**TASK OBJECTIVE**
Pull out every line of text from the records below and reproduce each one unchanged, leaving out the pictures.

:: DATASET RECORDS

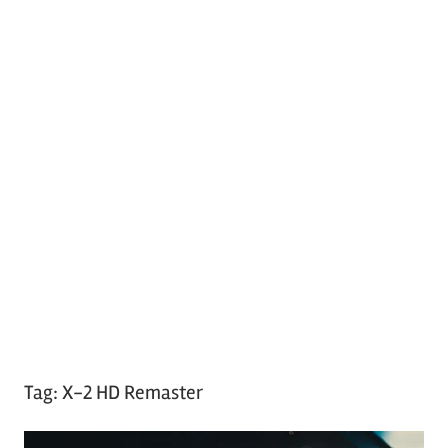
Tag:
X-2 HD Remaster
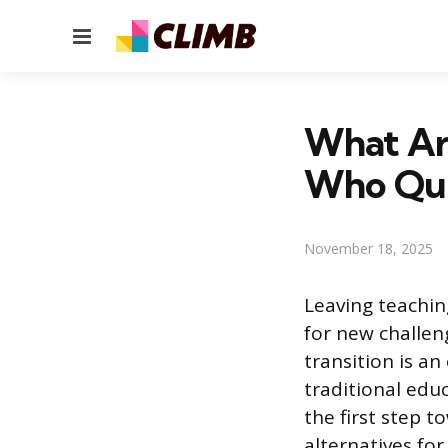
Menu
What Are
Who Qui
November 18, 2025
Leaving teachin
for new challen
transition is an
traditional educ
the first step t
alternatives fo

::::

**SOLUTION TO THE EXERCISE**
Tag:
X-2 HD Remaster
Menu
What Are
Who Qui
November 18, 2025
Leaving teachin
for new challen
transition is an
traditional educ
the first step t
alternatives fo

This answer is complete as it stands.